Carpenter closes with a strong statement that control of the HOA belongs with the members and directors, in contradiction of his above proposed changes by legislative fiat.  What is quite clear is:  Carpenter is opposed to the democratic functioning by the people, the members alone, within the HOA subdivision, with no recourse to state oversight of its operations to protect you, the homeowner. He  is strongly opposed to accountability to the civil government by private governments functioning under  an authoritarian form of government.  In fact, his law firm, Jason E. Smith the attorney of record,  has trice opposed the delegation of  authority by the legislature to a state agency (DFBLS/HOA) to hear HOA disputes. (See, in general,  https://pvtgov.wordpress.com).  He appears to want HOAs to be treated as independent principalities.
 
Carpenter has made his position quite clear. He is opposed, like CAI Central, to constitutional protections for homeowners.  He seems to be arguing that HOAs are a special class of utopian government that require no oversight by the state.  And sadly, like many other political statements on the national level, there are those true believers who see no wrong because it would not sit well with their own personal agendas. Or, they are declaring their preference for dogmatic principles, like a misguided support for “individual rights,” which they interpret to mean, “we can do anything the majority wants with no constitutional constraints.”
 
This secession from constitutional government must stop!
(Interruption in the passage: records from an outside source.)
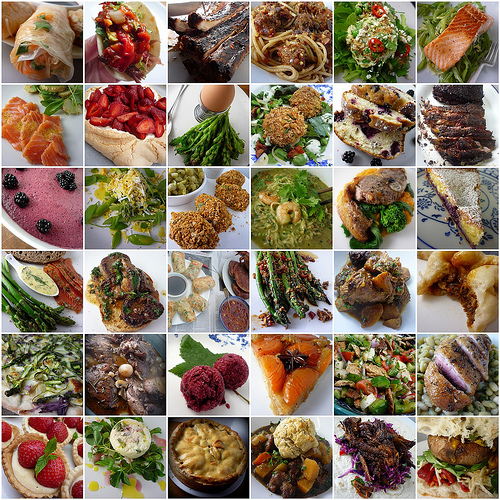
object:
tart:
[2, 432, 70, 499]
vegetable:
[251, 85, 332, 167]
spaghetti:
[252, 0, 332, 84]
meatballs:
[277, 34, 330, 76]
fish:
[422, 3, 494, 70]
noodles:
[418, 1, 491, 83]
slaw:
[334, 3, 416, 82]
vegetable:
[84, 416, 165, 493]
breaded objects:
[169, 210, 221, 249]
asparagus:
[290, 250, 318, 307]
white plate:
[251, 252, 331, 331]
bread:
[333, 84, 415, 160]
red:
[109, 104, 118, 114]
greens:
[417, 1, 492, 84]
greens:
[332, 1, 416, 82]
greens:
[168, 106, 246, 166]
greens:
[33, 84, 81, 116]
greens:
[382, 204, 407, 234]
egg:
[200, 85, 235, 112]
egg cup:
[193, 103, 221, 124]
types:
[3, 2, 495, 498]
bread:
[6, 250, 66, 264]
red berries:
[180, 365, 230, 413]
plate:
[167, 335, 249, 416]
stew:
[251, 417, 332, 496]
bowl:
[250, 418, 334, 498]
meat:
[178, 1, 249, 85]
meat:
[418, 84, 496, 165]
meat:
[424, 334, 492, 413]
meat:
[332, 418, 416, 499]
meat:
[337, 167, 416, 242]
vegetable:
[335, 4, 352, 89]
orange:
[251, 333, 333, 415]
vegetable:
[86, 168, 164, 247]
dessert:
[2, 168, 83, 250]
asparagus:
[267, 251, 291, 325]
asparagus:
[253, 250, 288, 327]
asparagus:
[281, 251, 305, 318]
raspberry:
[14, 192, 30, 209]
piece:
[433, 83, 483, 103]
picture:
[0, 0, 498, 498]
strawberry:
[18, 440, 66, 486]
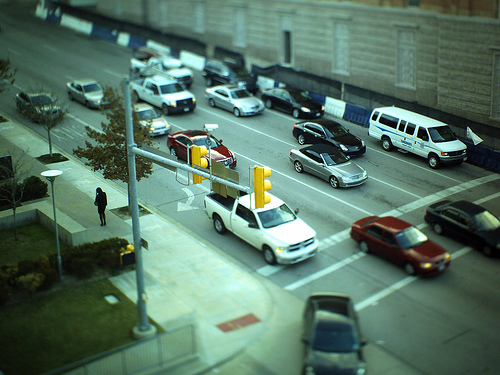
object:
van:
[367, 106, 468, 169]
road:
[0, 0, 500, 375]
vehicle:
[167, 129, 238, 170]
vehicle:
[14, 91, 63, 126]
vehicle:
[66, 77, 116, 109]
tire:
[357, 240, 370, 253]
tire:
[329, 175, 339, 188]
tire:
[294, 160, 303, 174]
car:
[289, 144, 368, 189]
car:
[203, 83, 266, 118]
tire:
[208, 98, 215, 108]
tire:
[233, 107, 241, 117]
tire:
[432, 222, 445, 235]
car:
[424, 199, 499, 259]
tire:
[482, 245, 493, 256]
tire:
[404, 262, 415, 275]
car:
[349, 214, 451, 278]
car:
[203, 191, 320, 266]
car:
[300, 293, 369, 374]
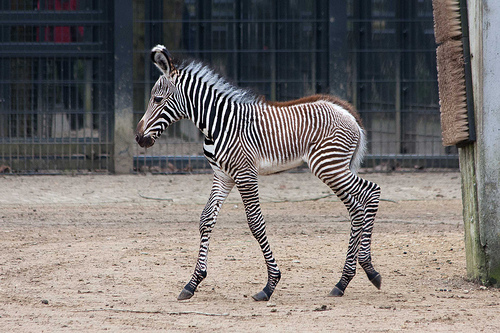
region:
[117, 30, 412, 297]
this is a zebra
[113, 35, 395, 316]
the zebra is walking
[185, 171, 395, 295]
these are the legs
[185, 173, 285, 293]
the legs are long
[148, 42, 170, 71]
these are the ears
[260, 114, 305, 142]
the zebra is small in size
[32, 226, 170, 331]
this is the ground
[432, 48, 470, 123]
this is the brush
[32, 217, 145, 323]
the ground is dry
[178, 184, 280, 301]
The front legs of the zebra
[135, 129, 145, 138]
The nose of the zebra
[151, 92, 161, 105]
The left eye of the zebra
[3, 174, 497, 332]
Dirt beneath the zebra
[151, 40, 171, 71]
The ears of the zebra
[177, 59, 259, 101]
The mane of the zebra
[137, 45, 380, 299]
A zebra in the enclosure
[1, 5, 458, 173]
A fence near the zebra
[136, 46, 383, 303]
The zebra is small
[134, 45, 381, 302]
The zebra has black and white stripes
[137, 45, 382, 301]
black and white small zebra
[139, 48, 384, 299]
zebra inside of pen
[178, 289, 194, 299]
black hoof of zebra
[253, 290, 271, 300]
black hoof of zebra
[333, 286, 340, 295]
black hoof of zebra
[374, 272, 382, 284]
black hoof of zebra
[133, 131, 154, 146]
black nose of zebra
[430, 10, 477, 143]
brush hanging on wall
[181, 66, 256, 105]
white main of baby zebra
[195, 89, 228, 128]
black and white stripes on a zebra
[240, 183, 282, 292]
the leg of a zebra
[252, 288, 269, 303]
the hoof of a zebra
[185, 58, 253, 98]
the mane of a zebra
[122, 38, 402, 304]
a baby zebra walking in the dirt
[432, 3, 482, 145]
a black broom with brown bristles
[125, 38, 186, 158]
the head of a baby zebra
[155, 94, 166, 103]
the eye of a zebra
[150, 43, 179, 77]
the ears of a zebra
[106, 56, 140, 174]
mud on a fence post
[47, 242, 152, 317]
this is the ground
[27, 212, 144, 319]
the ground is sandy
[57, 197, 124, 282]
this is the sand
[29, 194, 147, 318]
the sand is brown in color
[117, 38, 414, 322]
this is a zebra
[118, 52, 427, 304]
the zebra is small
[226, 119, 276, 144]
the fur is black and white in color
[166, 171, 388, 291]
these are the feet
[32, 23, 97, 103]
the area is metallic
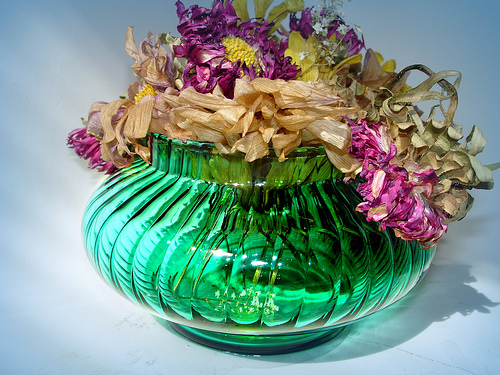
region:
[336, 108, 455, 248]
a purple flower in a vase.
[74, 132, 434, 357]
a green shiney vase.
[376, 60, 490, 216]
dry plants in a vase.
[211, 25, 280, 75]
green flowers in a vase.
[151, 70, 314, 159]
A pile of brown leaves.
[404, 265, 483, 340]
A shadow cast on a white surface.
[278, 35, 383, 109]
a section of dry plants.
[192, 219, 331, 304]
a shiney green surface.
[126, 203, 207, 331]
the side of a vase.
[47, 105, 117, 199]
a purple flower in a vase.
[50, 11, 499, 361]
a beautiful small pot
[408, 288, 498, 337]
shadow of the pot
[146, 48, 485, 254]
flowers in the pot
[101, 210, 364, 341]
a green color pot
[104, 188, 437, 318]
a series of design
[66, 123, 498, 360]
a cool looking pot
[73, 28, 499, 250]
a different type of colors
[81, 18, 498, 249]
a cute design on pot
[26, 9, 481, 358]
a pot placed in floor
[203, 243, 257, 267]
a white marks on pot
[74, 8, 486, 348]
a small green vase holds some flowers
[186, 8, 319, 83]
the flowers are purple in color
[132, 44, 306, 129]
some of the flowers have died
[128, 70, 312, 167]
the dead flowers are turning brown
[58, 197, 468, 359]
the surface the vase is on is white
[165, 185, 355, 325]
some of the stems are visible through the vase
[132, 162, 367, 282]
the vase does not have a flat surface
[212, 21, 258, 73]
the center of the flower is yellow in color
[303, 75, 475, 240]
the flowers have wilted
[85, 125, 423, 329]
the vase is an emerald shade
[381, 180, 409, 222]
This section is purple.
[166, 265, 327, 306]
This vase is green.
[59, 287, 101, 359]
The table is light blue.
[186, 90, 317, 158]
Beige colored leaves protrude from the pot.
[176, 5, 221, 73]
Purple flowers at the top.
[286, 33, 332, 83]
A yellow flower at the top.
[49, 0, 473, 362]
A small vase with flowers.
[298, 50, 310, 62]
A white stigma at the center of the flower.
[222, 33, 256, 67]
Yellow bits in the flowers.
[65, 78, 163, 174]
Yellow, beige and purple flowers meet here.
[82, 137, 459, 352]
The green vase the flowers are in.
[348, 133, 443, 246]
The purple flowers on the right.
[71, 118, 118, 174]
The purple flower on the left.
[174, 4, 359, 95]
The purple flowers in the middle.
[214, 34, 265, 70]
The yellow center of the flower in the middle.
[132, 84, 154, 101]
The yellow center of the flower on the left.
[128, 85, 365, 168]
The brown decoration in the middle.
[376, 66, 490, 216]
The brown decoration on the right.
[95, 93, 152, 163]
The brown decoration on the left.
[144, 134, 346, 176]
The rim of the green vase.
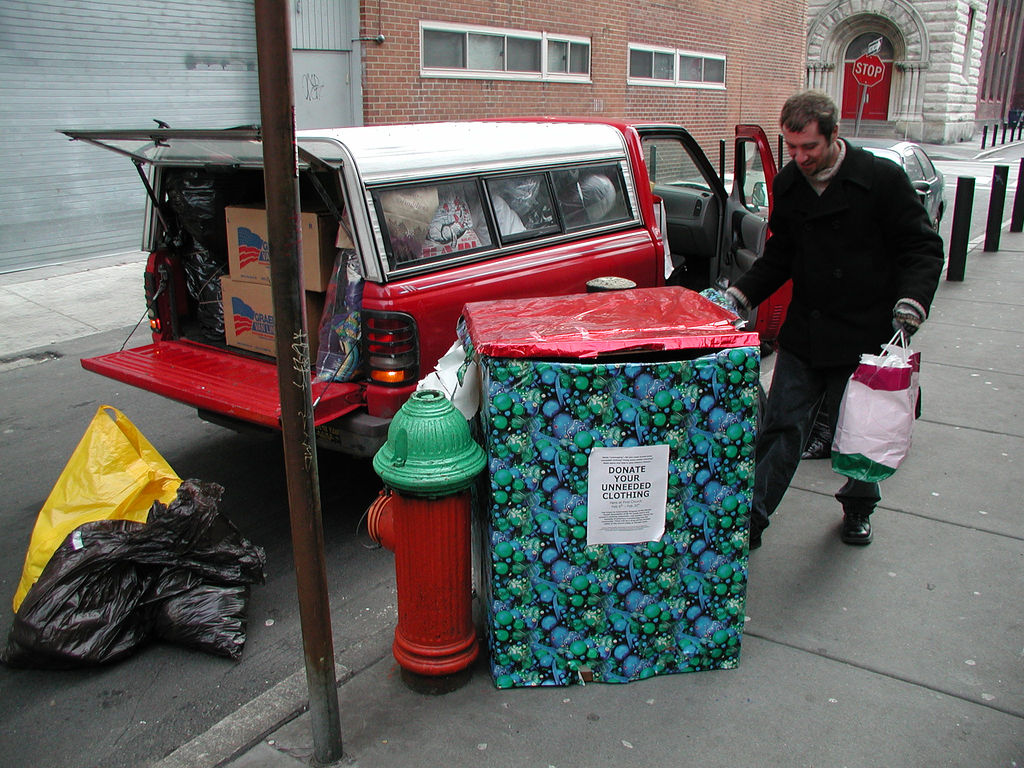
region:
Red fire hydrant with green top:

Advocate submits amicus brief in AZ supreme court appeal of HOA due process

I submitted a motion requesting the court’s permission to file an amicus curiae brief in the AZ Supreme Court Gelb v. DFBLS appeal — the unconstitutionality of OAH adjudication of HOA disputes.  CV 10-0371-PR.  Under this option I did need the consent of both parties.  The court will decide on the fate of my amicus brief, and has yet to decide whether or not it will hear the Petition at all.
 
Here are some excerpts:
 
Staropoli provides this amicus curiae brief to assist the Court in understanding the broader political and social environment created by the lack of constitutional protections for citizens seeking justice from private government HOAs. . . . . There are no consumer protection warnings and notices such as “truth in lending” and “truth in advertising.”  The Attorney General’s office  refuses to act on homeowner complaints . . . . The Real Estate Dept. (ADRE) has failed to enforce its Commissioner’s Rule . . . A.A.C. R4-28-1101(B), Duties to Client . . . .  All of which raise serious issues of consent with full knowledge of life within the HOA regime.
 
.  .  .  . 
 
The issues before this Court are serious questions of the adjudication of HOA disputes by an independent tribunal in a “leveled” hearing process that permits the confrontation and questioning of witnesses and the presentation of evidence. The DFBLS procedure requires, as with a civil action, a statement of violation of law that is not currently required under the HOA “notice of a hearing and the opportunity to be heard” mockery of justice procedure, a procedure that encourages an “unconstitutional” taking of private property by private corporate entities.
 
For the foregoing reasons, the Court has no alternative but to reverse the appellate court opinion and quash the Phoenix injunction against hearing HOA disputes by DFBLS. If indeed the other branches of government are of the opinion that the statutes in question are unconstitutional, then they, and especially the only branch with the power to do so, the Legislature, can easily undertake a repeal of the alleged undesirable statutes. But, they choose to remain silent under the “unspoken alliance”. This Court must act in the name of the people.